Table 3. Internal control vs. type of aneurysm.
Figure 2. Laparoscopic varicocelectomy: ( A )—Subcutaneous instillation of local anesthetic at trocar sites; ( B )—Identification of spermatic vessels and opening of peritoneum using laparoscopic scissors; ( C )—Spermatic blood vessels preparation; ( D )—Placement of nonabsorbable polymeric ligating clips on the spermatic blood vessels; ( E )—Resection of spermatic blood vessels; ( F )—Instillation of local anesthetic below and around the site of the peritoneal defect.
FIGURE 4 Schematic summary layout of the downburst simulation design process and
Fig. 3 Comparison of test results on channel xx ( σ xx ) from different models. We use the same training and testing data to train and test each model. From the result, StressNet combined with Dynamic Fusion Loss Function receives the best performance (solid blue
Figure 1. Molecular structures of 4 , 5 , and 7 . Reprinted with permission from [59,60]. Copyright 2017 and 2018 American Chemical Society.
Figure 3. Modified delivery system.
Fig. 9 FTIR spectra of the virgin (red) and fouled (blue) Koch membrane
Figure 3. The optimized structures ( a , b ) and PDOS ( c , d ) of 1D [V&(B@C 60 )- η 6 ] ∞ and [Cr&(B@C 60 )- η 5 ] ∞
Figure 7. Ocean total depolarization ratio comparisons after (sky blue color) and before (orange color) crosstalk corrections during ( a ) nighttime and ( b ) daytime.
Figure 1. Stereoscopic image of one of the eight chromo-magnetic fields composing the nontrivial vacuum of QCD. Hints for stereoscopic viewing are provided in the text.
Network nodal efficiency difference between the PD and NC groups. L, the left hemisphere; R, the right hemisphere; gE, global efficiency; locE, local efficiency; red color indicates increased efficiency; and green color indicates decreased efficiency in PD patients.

** Assignment **
Nothing in the data should be left out when you retype it exactly.

** Problem solution **
Table 3. Internal control vs. type of aneurysm.
Figure 2. Laparoscopic varicocelectomy: ( A )—Subcutaneous instillation of local anesthetic at trocar sites; ( B )—Identification of spermatic vessels and opening of peritoneum using laparoscopic scissors; ( C )—Spermatic blood vessels preparation; ( D )—Placement of nonabsorbable polymeric ligating clips on the spermatic blood vessels; ( E )—Resection of spermatic blood vessels; ( F )—Instillation of local anesthetic below and around the site of the peritoneal defect.
FIGURE 4 Schematic summary layout of the downburst simulation design process and
Fig. 3 Comparison of test results on channel xx ( σ xx ) from different models. We use the same training and testing data to train and test each model. From the result, StressNet combined with Dynamic Fusion Loss Function receives the best performance (solid blue
Figure 1. Molecular structures of 4 , 5 , and 7 . Reprinted with permission from [59,60]. Copyright 2017 and 2018 American Chemical Society.
Figure 3. Modified delivery system.
Fig. 9 FTIR spectra of the virgin (red) and fouled (blue) Koch membrane
Figure 3. The optimized structures ( a , b ) and PDOS ( c , d ) of 1D [V&(B@C 60 )- η 6 ] ∞ and [Cr&(B@C 60 )- η 5 ] ∞
Figure 7. Ocean total depolarization ratio comparisons after (sky blue color) and before (orange color) crosstalk corrections during ( a ) nighttime and ( b ) daytime.
Figure 1. Stereoscopic image of one of the eight chromo-magnetic fields composing the nontrivial vacuum of QCD. Hints for stereoscopic viewing are provided in the text.
Network nodal efficiency difference between the PD and NC groups. L, the left hemisphere; R, the right hemisphere; gE, global efficiency; locE, local efficiency; red color indicates increased efficiency; and green color indicates decreased efficiency in PD patients.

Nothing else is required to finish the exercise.